Passage shown
- - -

Literature Review of Research on Massage for Low Back Pain

Massage in this review is defined as soft-tissue manipulation using hands or a mechanical device. Massage was applied to any part of the body, to the lumbar region only, or to the whole body.  In this review, the studies that were chosen researched massage as a stand-alone therapy, not as complementary to other therapies.  When massage therapy was used in conjunction with other therapies, if the effects of the massage therapy could be distinguished as separate, then the study was included.  A taxonomy of massage treatments for musculoskeletal pain was developed by Sherman in 2006.(13)  This taxonomy was used to include studies in this review and uses a three-level classification system as follows in Table 1:  

Table 1. Taxonomy of Massage Practice (Sherman et al 2006)


Goal of treatment

Relaxation massage

Clinical massage

Movement reeducation

Energy work


Intention

Relax muscles, move body fluids, promote wellness

Accomplish specific goals such as releasing muscle spasms

Induce sense of freedom, ease and lightness in body

Hypothesized to free energy blockages


Commonly used styles (examples)

Swedisch massage; Spa massage; Sports massage

Myofascial trigger points therapy; Myofascial release; Strain counterstrain;

Proprioceptive; Neuromuscular facilitation; Strain counterstrain; Trager

Acupressure; Reiki; Polarity; Therapeutic touch; Tuina;


Common Techniques (examples)

Gliding, kneading, friction, holding, percussion, vibration

Direct pressure, skin rolling, resistive stretching, stretching manual, cross-fiber friction,

Contract-relax, passive stretching, resistive stretching, rocking

Direction of energy, smoothing, direct pressure, holding, rocking, traction



The classification of outcomes that these clinical trials used:

  1. Pain
  2. Overall improvement
  3. Back-specific functional status
  4. Well-being (quality of life)
  5. Disability (Activity of Daily Living, work absenteeism)

Physical examination measures such as range of motion (ROM), spinal flexibility, degrees of straight leg raising (SLR) or muscle strength were considered as secondary outcomes and were only used if there were no primary outcomes, because these physical measures do not correlate with pain reduction or functional outcomes.  The outcome measurements were either short-term (assessed at the end of the intervention up to a period of three months) or long-term (assessed more than three months after the intervention).

- - -

Collected material
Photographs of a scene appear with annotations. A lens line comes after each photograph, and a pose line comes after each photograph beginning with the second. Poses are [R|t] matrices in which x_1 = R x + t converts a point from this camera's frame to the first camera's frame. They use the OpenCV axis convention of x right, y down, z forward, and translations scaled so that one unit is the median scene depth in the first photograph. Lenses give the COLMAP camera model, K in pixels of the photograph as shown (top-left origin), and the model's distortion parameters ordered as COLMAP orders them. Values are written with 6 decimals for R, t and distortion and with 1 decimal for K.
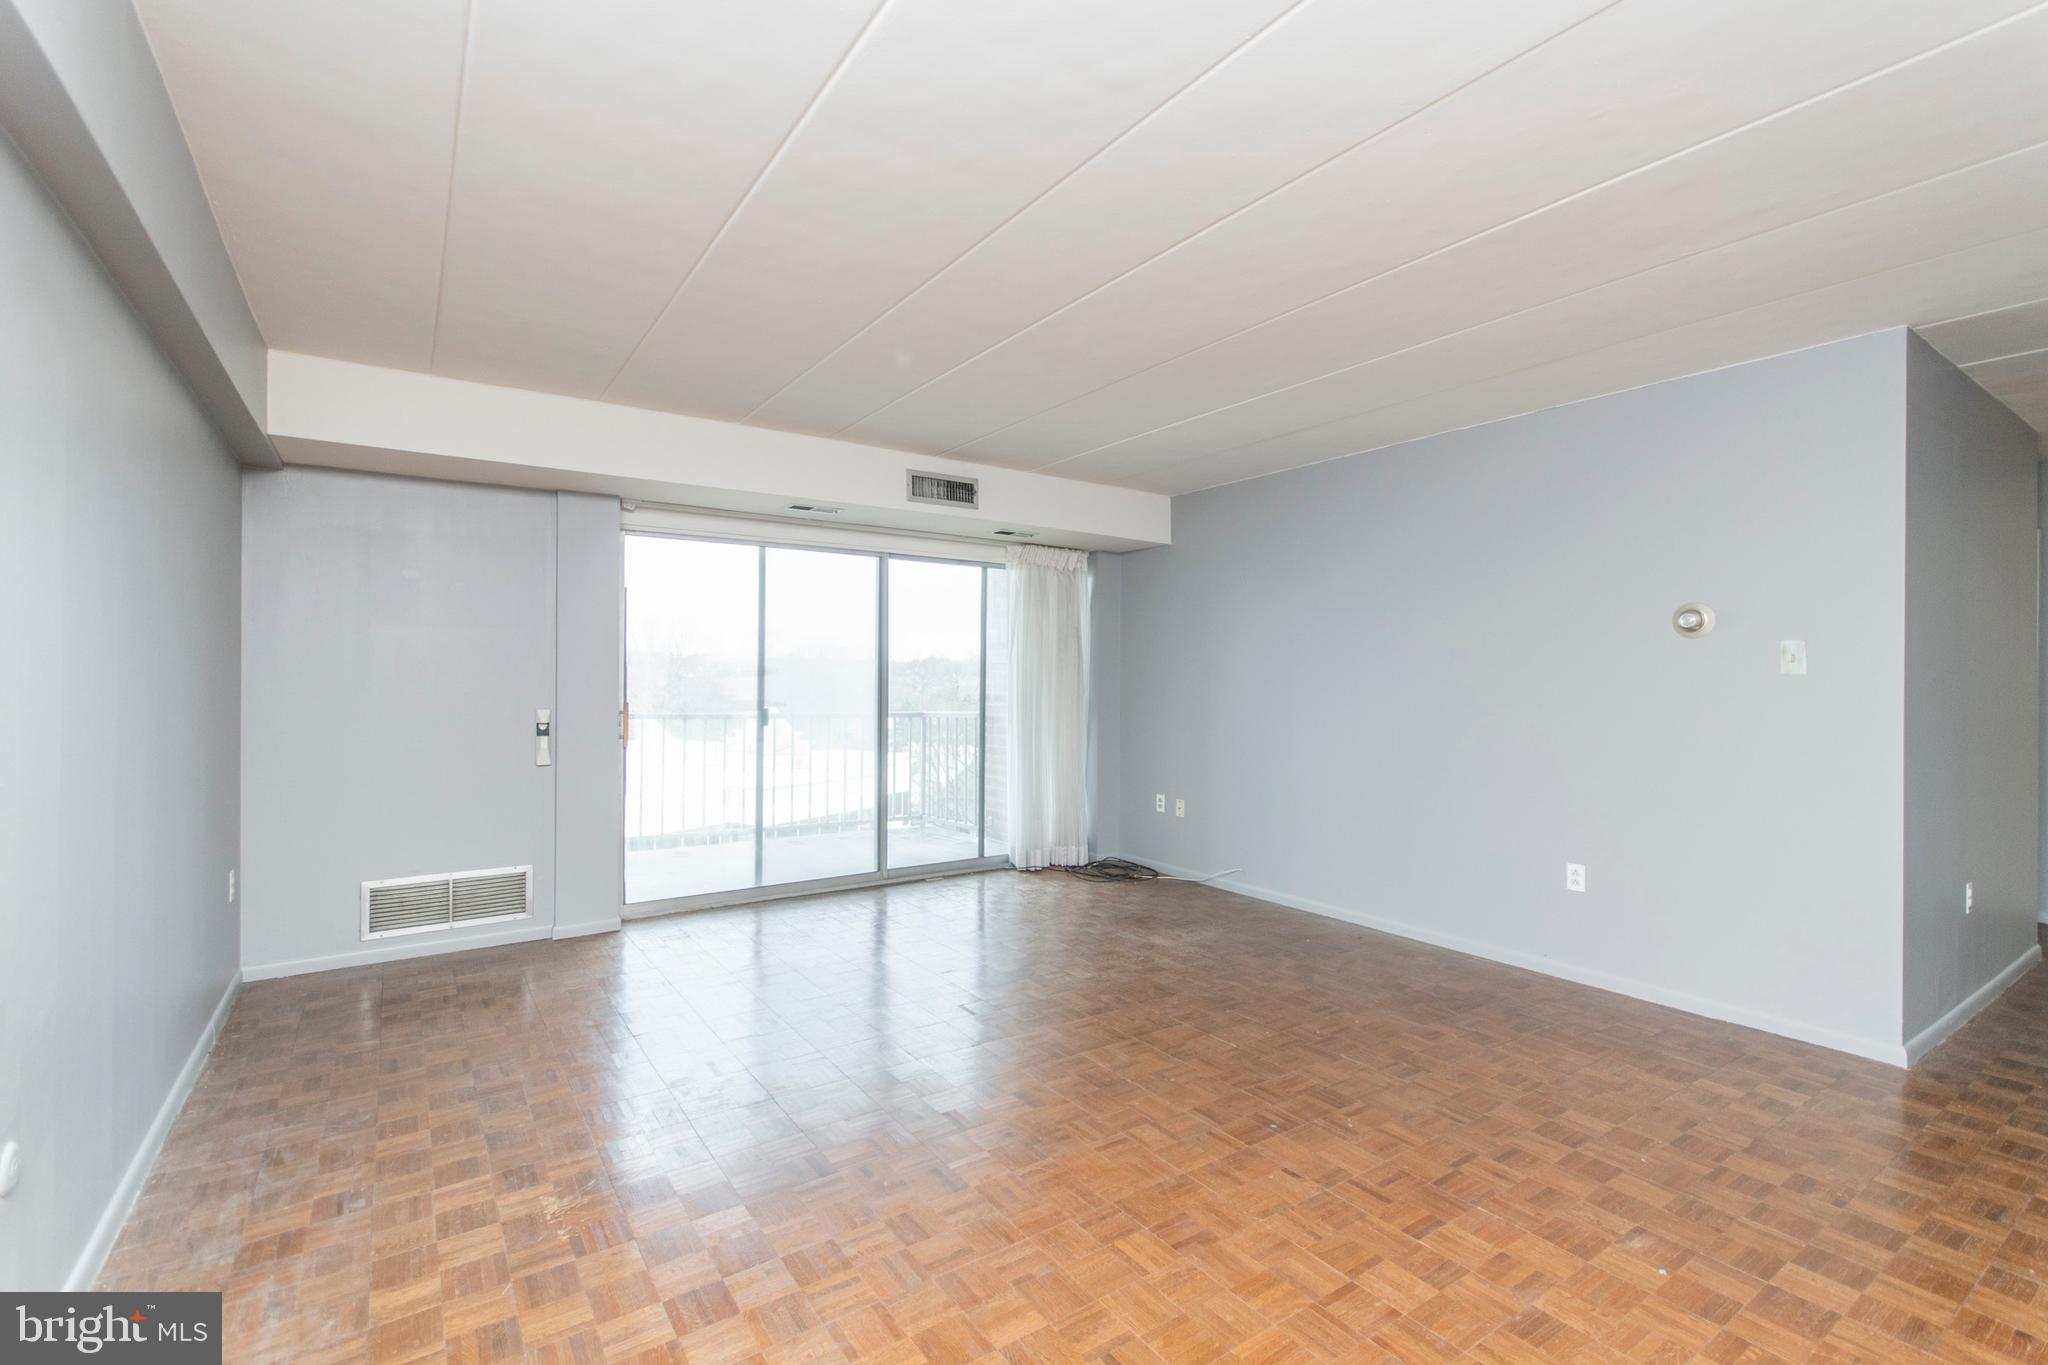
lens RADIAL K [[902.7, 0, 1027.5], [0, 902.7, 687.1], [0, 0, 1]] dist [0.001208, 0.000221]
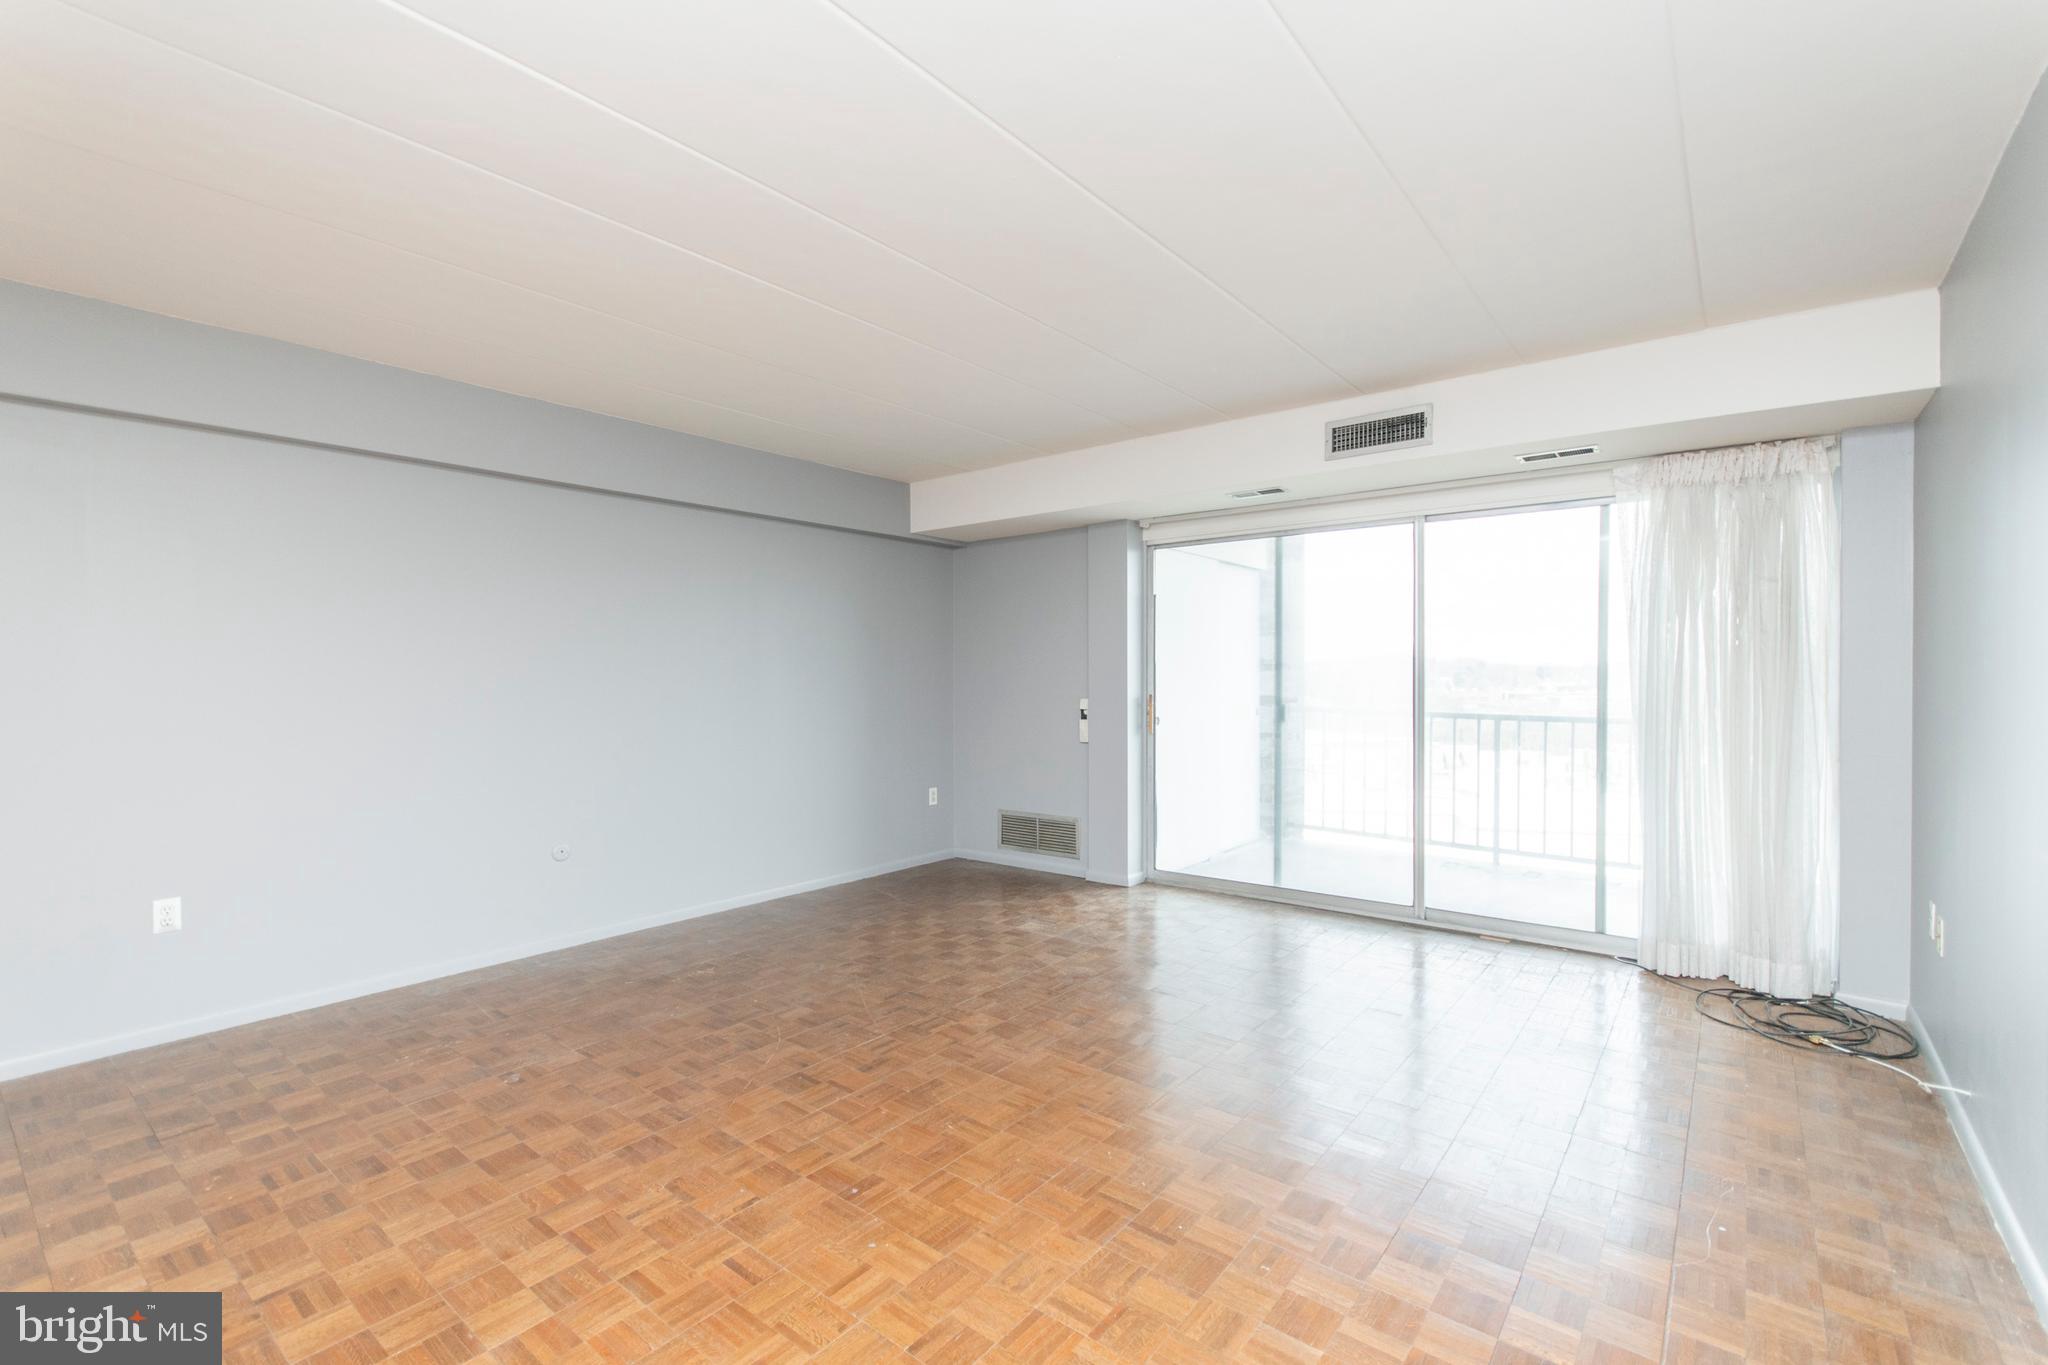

- - -

Problem statement
Extend the low back pain massage review with the passage that would follow its last sentence.

Answer area
Massage versus placebo or control in Low Back Pain
Preyde reported  that massage was significantly better than a sham laser treatment on measurements of pain intensity, measured on 0-5 Likert pain scale.(14) This study had a relatively low risk of bias with a sufficient sample size (n=51 people).  The mean improvement in the group that received massage therapy was 2.0 points on both short and long-term follow-up.  The mean improvement in pain intensity in the sham laser group was 0.35 and 0.25 points in the short and long-term follow-up, respectively. Massage therapy was also significantly better than the sham laser on measurements of function (both short and long-term).  This study also showed a statistically significant difference in the Roland-Morris Disability Questionnaire (RMDQ).  A score difference of 2.5 is considered the minimally important clinical difference when applying this questionnaire.(14)  The massage group scored 5.9 in the short-term and 6.8 in the long-term follow-up, while the sham laser treatment group scored 0.3 and 0.7. This resulted in a clinically significant difference between the two groups.  At one-month follow-up, 63% of subjects in the massage therapy group reported no pain as compared with 0% of the sham laser therapy group.(14)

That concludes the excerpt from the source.